The Meringue Girls on creating opportunities

Alex Hoffler and Stacey O’Gorman met while working in a hot, male-dominated restaurant kitchen in East London in 2012. Bonding over their love of all sweet things and seeing a gap in the market for a meringue bakery, they decided to go into business together and created Meringue Girls

As part of our International Women’s Day celebrations, we caught up with Stacey to find out more about one of the women behind the girl power baking brand…

Who is one woman that you really respect?

Meryl Streep I’ve always admired - she uses her platform, voice and credibility to speak to her audience, not just for herself but also for the interests of the greater good and humanity. She’s turned something really negative into something really empowering and is standing up for what’s right in the face of the most powerful man in the world. She’s the definition of poise and class - and also a mother and phenomenal actress. She also supports a number of different charities so is really inspiring for me.

How do you prepare when you’ve got an important event coming up?

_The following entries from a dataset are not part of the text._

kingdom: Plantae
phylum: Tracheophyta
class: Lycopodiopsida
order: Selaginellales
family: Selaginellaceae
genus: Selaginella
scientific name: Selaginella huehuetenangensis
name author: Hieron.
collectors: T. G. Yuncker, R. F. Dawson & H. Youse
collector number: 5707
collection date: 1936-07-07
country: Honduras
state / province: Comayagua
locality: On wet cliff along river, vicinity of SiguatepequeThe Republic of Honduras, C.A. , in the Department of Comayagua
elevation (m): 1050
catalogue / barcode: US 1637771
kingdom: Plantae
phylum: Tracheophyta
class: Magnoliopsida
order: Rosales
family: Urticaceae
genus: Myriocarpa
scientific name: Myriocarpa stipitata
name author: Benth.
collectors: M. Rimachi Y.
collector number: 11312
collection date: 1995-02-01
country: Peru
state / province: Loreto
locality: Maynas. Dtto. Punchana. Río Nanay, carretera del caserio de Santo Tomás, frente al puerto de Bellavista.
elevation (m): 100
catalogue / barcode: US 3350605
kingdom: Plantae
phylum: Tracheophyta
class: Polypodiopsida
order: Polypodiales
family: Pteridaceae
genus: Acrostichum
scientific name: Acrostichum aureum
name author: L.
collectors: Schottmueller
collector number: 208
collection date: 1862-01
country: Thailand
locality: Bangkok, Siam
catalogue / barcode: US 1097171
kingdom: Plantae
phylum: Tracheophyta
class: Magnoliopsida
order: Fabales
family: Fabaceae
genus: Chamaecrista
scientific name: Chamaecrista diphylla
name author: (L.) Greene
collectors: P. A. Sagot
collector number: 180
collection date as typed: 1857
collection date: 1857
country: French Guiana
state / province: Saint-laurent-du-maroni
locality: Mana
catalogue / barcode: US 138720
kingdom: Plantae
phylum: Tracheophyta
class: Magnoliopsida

As a woman I feel it’s really integral to understand how our bodies function and get in touch with our feminine flow so you can understand how you’ll feel at certain times of the month. Being prepared for it can really set you up for success and fill you with confidence if you know what’s coming. At certain stages of the cycle I know I need to chill and then during ovulation I think of that as I’m full power and I’m going to nail it today. I would literally schedule an important presentation for during that phase because it’s when I know I’m going to feel really powerful.

Read more: Lisa Thomas on equality for women in the workplace

When is one time you’ve been proud of being bold?

It’s really tough talking about ourselves, but I have to say that when thinking about it there are so many moments over the five years of our business that I feel proud of how we’ve handled.

You run into so many issues along the way – financial challenges, relationship challenges, etc. – but you sort it out and move on. It would have been so easy to give up but I’m so happy we persevered. What I’m proud of is that we’ve stuck to doing things that are all in line with what we believe and that means there’s always been light at the end of the tunnel and you can stick it out. I believe all those challenges put in front of you are for a reason and actually most of our leanings have been from mistakes.

One of the specific things I’m proud of is the different teams we’ve built and knowing that the girls in the team are developing and building their confidence and seeing them progress from coming in quite shy and then leaving us super sassy and bold and amazing.  We’ve stuck to our girl power philosophy and to recruit we meet with loads of girls and they aren’t just picked staff because they are amazing bakers with fantastic skillsets – it’s that, but also if they’ve got room to grow and if they are incredible humans!

Just because one person’s definition of success looks like one thing, it doesn’t mean yours needs to

Who in your life do you respect for being bold?

My sister is a total inspiration to me. She’s taught me to follow my intuition and your gut and always be true to myself. And just because one person’s definition of success looks like one thing, it doesn’t mean yours needs to.

What one thing would you like to see happen to improve gender equality in your society?

To level gender equality I would really like to encourage more women to create their own ventures – whether a business, a network, or events and group activities. If what exists doesn’t appeal or work for us I think we should be making out own rules and creating the world we want – setting the salaries and conditions that we think make a good workplace – and creating the role models.